The wheelchair basketball matches here at the Paralympics have given a glimpse of how disability sport could one day cross into the mainstream.
Yesterday's game between Great Britain and the USA was the perfect example; fast, combative and thrilling, it had a passion and excitement that would have appealed to any sports fan -- even one who has no interest in the Paralympics.
But the needs of the athletes in sports like wheelchair basketball are also driving huge advances in the technology used to assist disabled people.
Wheelchairs must be fast and light -- yet strong enough to withstand the rigours of the sport.
Over at the Paralympic Village, technicians from Otto Bock have a large tent which they've transformed into a repair shop, fixing hundreds of mangled wheelchairs and cracked prosthetic limbs.
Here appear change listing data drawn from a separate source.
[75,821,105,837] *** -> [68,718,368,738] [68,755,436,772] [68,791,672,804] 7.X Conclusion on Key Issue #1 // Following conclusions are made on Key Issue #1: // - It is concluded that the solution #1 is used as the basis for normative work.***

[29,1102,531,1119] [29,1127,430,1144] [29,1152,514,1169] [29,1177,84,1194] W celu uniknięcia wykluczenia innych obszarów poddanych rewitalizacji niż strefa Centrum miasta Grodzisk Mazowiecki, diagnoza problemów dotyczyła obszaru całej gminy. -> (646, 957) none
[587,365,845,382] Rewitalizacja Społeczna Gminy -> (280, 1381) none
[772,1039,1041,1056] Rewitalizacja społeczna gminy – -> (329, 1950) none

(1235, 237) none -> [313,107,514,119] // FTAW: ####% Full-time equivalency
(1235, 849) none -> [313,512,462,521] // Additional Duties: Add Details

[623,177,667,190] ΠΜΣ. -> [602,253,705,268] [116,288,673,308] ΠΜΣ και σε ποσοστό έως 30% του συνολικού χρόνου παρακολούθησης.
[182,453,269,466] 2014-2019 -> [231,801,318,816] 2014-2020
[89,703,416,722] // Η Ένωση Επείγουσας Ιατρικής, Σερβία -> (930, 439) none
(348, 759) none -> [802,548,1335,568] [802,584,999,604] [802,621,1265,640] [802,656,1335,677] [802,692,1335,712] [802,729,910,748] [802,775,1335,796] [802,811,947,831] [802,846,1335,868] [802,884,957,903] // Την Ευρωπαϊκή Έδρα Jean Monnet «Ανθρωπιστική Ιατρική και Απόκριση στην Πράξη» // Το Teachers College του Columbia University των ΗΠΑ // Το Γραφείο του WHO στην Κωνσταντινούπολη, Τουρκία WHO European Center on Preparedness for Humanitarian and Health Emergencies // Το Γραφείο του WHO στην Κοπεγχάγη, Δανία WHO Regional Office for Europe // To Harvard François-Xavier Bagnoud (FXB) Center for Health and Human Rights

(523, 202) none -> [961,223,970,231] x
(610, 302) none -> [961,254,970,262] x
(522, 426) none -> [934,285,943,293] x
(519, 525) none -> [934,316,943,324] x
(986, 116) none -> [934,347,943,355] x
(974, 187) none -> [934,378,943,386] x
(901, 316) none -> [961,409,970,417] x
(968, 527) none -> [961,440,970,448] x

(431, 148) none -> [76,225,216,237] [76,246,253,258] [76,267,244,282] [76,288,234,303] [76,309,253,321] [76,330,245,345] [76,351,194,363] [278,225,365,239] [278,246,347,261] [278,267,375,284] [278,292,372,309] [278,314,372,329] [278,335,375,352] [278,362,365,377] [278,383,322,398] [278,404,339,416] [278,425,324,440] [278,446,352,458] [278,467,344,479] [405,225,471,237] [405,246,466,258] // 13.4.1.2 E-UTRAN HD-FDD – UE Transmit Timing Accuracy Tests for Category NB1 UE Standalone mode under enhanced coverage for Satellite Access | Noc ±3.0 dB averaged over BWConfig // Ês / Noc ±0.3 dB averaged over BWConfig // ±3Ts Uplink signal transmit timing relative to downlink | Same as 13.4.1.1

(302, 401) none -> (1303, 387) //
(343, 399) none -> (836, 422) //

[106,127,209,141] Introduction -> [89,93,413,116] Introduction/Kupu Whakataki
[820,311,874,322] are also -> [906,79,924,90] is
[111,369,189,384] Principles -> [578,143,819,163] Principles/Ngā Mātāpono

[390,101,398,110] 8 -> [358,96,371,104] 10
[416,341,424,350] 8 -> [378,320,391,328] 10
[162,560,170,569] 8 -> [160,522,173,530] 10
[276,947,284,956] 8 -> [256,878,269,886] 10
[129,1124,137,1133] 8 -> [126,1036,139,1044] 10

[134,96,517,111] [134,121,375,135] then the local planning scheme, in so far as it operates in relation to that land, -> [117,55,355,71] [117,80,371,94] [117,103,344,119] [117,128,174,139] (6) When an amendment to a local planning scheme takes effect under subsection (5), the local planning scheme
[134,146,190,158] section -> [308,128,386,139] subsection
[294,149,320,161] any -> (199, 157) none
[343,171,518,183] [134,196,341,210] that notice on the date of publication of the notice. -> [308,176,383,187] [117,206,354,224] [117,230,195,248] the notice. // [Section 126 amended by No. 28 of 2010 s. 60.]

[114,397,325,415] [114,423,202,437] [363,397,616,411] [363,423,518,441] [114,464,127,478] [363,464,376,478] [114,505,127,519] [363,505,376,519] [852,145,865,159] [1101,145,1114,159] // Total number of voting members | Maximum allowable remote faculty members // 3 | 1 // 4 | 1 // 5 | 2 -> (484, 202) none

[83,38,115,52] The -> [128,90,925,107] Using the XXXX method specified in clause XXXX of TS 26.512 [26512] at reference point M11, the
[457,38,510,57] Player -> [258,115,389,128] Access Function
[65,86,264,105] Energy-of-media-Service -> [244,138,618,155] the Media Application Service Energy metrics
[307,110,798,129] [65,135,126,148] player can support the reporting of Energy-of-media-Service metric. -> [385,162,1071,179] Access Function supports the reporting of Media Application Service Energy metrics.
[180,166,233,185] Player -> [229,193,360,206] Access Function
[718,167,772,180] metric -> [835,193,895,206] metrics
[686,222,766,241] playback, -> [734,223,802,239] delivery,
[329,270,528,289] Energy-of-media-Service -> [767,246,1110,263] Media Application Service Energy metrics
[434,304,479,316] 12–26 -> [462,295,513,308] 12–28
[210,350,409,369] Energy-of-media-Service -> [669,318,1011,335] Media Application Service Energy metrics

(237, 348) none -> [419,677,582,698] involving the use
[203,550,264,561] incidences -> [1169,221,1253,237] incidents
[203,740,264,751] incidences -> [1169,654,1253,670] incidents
The head of the repair service, Kevin Harney, says it's the athletes that are pushing forward the developments in wheelchair technology, taking products already available and customizing them for the needs of their sport.
The same is true with prosthetics.
Athlete Brian Frasure, for example, is himself a prosthetist. He's helping to design the artificial limbs that are enabling Paralympics to set new world records.
The down side is that not everyone can benefit from these technological developments.
Sports wheelchairs and state-of-the-art prosthetic limbs cost thousands of pounds -- putting them beyond the reach of many Paralympians from developing countries.